Reverse DNS Lookup
Use the reverse DNS lookup tool to determine the hostname of an IP address.
What is reverse DNS lookup?
A reverse domain name system (DNS) lookup, or reverse IP lookup, is the opposite sequence of a DNS lookup. It's essentially a reverse IP tracker. With a standard DNS lookup online, you query the DNS server or hostname to get the IP address. But with the reverse DNS lookup command, you query the IPv4 address or IPv6 address to find the hostname. Therefore, by entering the IP address into the reverse lookup tool, users can locate the domain name associated with the corresponding IP.
For example, one IP address of Google.com is 126.96.36.199. Typing this IP address into the reverse DNS lookup tool returns the host name of Google as listed in the database of the Address and Routing Parameter Area’s (ARPA) top-level domain of the Internet.

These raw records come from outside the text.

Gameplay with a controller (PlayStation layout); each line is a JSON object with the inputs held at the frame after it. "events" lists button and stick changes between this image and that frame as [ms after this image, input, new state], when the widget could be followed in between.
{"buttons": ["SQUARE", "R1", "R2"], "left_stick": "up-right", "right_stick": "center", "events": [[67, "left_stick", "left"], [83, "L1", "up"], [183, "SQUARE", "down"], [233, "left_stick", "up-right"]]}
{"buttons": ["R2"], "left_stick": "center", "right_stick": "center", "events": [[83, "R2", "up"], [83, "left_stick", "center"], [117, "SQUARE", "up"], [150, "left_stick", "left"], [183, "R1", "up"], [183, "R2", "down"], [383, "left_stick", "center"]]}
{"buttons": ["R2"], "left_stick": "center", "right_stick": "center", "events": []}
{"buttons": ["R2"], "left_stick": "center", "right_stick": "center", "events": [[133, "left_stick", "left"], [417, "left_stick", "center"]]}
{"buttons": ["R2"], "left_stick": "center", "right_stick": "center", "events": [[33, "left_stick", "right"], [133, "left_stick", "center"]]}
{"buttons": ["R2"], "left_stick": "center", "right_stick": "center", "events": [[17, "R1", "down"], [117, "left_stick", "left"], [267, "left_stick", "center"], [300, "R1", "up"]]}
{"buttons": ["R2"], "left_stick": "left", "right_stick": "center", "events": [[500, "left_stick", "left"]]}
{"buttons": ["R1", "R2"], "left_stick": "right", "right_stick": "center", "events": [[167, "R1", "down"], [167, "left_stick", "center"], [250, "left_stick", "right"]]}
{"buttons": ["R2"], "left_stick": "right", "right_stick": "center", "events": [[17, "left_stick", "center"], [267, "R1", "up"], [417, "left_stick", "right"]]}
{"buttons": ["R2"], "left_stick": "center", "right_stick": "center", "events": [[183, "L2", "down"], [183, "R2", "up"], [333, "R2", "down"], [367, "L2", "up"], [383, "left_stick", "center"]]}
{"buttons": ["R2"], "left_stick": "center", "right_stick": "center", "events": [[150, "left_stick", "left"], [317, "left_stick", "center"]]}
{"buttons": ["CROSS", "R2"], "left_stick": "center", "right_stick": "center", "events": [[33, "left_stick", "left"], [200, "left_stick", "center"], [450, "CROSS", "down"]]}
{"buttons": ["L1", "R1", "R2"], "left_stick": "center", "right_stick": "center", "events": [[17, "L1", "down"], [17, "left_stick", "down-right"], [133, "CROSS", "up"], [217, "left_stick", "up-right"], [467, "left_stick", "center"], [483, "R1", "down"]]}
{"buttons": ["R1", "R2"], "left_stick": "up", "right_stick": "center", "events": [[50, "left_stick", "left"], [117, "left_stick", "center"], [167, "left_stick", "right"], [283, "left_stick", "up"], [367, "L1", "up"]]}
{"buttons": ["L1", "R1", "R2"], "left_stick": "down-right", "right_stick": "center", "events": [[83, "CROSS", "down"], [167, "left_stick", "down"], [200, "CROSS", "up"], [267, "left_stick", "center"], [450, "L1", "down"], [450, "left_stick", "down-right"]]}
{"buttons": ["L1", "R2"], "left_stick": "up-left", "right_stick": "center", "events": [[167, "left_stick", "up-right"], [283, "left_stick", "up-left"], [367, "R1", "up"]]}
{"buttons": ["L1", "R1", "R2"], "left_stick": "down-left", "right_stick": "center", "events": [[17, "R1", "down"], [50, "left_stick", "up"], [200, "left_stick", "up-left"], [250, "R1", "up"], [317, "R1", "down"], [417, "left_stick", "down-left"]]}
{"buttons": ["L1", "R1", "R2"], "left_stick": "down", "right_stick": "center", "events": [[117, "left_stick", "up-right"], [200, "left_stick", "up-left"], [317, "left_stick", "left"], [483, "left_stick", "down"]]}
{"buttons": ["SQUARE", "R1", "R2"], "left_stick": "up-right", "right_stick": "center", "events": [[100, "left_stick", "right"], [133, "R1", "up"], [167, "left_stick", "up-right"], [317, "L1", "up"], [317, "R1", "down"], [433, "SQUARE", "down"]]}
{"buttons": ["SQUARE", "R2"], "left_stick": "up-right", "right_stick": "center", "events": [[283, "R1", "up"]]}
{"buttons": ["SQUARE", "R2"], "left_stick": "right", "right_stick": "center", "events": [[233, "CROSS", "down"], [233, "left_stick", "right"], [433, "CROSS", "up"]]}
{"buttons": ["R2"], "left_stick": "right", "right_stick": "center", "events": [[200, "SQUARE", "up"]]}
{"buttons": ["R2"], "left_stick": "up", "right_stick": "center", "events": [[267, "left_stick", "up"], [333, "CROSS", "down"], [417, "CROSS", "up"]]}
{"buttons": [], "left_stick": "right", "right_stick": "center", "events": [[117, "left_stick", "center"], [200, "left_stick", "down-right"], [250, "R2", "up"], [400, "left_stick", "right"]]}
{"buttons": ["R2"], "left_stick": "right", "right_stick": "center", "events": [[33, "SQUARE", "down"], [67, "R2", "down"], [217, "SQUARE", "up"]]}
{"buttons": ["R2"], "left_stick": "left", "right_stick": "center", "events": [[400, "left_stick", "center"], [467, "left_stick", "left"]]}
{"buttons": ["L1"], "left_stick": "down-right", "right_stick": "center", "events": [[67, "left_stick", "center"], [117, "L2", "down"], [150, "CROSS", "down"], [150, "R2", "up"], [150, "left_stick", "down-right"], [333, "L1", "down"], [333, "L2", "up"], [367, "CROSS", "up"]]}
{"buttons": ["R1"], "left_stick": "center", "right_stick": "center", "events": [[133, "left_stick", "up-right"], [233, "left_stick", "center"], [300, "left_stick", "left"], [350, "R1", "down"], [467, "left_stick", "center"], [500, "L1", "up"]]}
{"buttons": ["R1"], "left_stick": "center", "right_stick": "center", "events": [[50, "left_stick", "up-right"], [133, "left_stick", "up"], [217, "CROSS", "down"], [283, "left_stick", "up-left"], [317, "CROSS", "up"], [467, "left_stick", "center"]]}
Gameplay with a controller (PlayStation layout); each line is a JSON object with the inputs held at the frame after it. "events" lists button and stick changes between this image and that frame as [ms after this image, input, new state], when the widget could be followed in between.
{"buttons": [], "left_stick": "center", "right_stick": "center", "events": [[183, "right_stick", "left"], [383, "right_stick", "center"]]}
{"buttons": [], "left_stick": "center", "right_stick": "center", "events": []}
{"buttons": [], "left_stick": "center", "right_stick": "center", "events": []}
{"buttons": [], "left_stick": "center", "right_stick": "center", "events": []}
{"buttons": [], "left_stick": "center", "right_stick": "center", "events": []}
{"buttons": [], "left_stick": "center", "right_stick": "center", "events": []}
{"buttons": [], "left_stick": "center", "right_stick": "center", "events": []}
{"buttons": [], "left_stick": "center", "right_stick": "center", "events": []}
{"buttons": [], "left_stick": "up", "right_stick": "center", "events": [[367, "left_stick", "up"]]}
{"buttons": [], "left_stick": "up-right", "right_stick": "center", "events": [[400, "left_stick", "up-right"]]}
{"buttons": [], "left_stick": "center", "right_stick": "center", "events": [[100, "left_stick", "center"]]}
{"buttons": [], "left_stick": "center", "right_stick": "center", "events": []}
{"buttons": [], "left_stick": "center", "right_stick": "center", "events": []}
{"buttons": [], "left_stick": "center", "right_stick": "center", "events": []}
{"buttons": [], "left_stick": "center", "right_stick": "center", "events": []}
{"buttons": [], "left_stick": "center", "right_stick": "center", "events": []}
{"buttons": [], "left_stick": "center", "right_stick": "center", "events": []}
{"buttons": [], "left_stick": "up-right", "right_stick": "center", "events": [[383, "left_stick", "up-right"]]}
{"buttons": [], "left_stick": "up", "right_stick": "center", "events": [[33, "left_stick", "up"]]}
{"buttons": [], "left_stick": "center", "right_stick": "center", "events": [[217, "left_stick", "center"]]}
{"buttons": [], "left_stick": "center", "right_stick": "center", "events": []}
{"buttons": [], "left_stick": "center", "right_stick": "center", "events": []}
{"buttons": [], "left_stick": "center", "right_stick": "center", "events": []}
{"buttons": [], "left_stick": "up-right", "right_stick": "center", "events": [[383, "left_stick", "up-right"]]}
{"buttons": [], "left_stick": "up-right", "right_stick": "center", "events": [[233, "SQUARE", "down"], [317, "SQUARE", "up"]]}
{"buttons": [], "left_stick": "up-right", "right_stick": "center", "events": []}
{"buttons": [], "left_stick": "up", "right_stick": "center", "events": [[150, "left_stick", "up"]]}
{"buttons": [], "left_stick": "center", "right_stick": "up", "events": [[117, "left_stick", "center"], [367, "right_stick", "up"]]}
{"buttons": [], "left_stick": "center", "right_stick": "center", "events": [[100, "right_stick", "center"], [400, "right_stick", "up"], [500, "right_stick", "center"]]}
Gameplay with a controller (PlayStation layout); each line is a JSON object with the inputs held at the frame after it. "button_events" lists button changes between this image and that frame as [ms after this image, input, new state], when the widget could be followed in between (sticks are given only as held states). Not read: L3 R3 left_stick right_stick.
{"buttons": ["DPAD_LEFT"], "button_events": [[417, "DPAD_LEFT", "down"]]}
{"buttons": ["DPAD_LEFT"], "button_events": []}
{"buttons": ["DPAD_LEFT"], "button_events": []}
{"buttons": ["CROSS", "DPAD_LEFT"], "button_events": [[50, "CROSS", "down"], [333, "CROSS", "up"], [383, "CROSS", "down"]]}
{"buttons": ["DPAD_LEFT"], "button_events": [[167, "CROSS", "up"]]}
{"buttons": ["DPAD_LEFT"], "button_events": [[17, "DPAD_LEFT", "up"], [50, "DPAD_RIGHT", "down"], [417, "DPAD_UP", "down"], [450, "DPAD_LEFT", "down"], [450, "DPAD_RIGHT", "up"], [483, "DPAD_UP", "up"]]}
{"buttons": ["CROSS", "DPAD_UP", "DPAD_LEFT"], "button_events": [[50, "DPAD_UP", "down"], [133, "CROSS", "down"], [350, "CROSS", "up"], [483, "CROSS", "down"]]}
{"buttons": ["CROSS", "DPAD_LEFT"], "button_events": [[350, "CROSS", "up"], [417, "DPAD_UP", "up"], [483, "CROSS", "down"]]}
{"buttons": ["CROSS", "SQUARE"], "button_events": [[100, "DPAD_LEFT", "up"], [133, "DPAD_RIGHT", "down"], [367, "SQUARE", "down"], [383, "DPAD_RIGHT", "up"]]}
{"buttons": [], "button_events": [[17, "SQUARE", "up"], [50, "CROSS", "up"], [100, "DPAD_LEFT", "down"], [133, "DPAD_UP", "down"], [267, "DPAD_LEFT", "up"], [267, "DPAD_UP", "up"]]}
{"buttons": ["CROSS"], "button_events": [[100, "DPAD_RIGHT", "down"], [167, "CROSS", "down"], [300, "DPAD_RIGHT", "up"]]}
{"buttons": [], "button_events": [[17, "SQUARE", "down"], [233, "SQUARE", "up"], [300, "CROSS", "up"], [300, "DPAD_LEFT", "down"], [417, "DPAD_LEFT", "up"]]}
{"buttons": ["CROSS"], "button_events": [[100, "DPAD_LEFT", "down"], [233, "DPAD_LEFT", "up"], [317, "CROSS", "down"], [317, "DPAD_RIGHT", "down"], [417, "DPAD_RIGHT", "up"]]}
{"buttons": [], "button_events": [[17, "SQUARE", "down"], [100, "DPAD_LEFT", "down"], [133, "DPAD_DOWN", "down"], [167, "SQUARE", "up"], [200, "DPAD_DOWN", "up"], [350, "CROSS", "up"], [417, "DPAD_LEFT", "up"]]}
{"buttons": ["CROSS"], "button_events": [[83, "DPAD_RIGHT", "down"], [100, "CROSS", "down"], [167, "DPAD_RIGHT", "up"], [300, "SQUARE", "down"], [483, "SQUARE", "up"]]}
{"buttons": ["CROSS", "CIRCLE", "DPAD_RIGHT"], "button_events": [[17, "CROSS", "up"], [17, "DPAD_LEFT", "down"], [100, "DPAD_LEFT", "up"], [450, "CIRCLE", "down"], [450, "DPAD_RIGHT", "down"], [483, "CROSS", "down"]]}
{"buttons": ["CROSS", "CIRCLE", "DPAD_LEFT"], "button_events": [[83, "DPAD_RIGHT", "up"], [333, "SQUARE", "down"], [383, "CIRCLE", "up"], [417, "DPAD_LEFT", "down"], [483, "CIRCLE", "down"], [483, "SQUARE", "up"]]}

Note that some IP addresses will not return a domain name. There may be records indicating multiple domain names for a given IP address in these cases. Web hosting, where one IP address of the server is shared among one or more domains, is a common example. To see what your own IP address is linked to, first go to the homepage of What's My IP to find out what your IP is.
How does reverse DNS lookup work?
A reverse DNS lookup searches DNS queries for PTR records, or pointer records. A PTR record maps an IP address to the hostname, so if there is no PTR record on the server, a reverse DNS record lookup won’t work.
How to do a reverse IP lookup
Reverse DNS Lookup (Linux)
For a reverse IP lookup in the Linux system, there are three different commands that users can perform the reverse DNS process with: the dig command, the host command, and the nslookup command. Each works in a slightly different way as it focuses on observing different information.
The dig command, or domain information groper command, allows the rDNS lookup in Linux to be done manually through the terminal. It returns name servers and is primarily used for examining and resolving DNS issues because of its flexible and clear output. The host command converts the host names to IP addresses and vice versa.
The nslookup command also helps check and resolve DNS issues. It's the most used network administration tool and has two modes to display output: interactive, which gives information about hosts and domains against the query, and non-interactive, which shows only the name and requested, relevant details for a domain.
Reverse DNS Lookup (Windows)
For Windows users, the nslookup command via the command prompt is the best way to do a reverse domain lookup and check DNS records in a Windows server. Open the Windows start menu and search "command prompt" in the search bar. An access shortcut appears from which you can open the "Run" box with Windows+R. From there, run the nslookup commands and find A records, NS records, or SOA records of a domain.
What the reverse lookup command is used for
Using the free reverse IP lookup tool above is very useful for a variety of purposes:
- Finding spam emails. From an IP address alone, it’s difficult to differentiate legitimate mail servers from spam servers. However, certain generic rDNS names can provide clues that the email server is spam. This is where the reverse DNS lookup comes in.
- Knowing who visits your website. Website visit logs usually contain IP addresses, which aren’t particularly useful for tracking exactly who is visiting your website. The reverse IP lookup process serves as a reverse website search tool, finding the hostname of your visitors to give you a better picture of who visits your website. This is especially useful for those operating B2B businesses.
- Troubleshooting. The rDNS test helps run and troubleshoot basic Internet protocols like the ping command in the command line prompt. It also keeps you from encountering problems with enterprise management systems, r-commands, SMTP servers, and network backup systems.
- Security. Reverse IP lookups check DNS records to locate the address' A records and map a domain name to the physical IP address of the device. This helps determine the virtual hosts from web servers, thus identifying server weaknesses and improving security.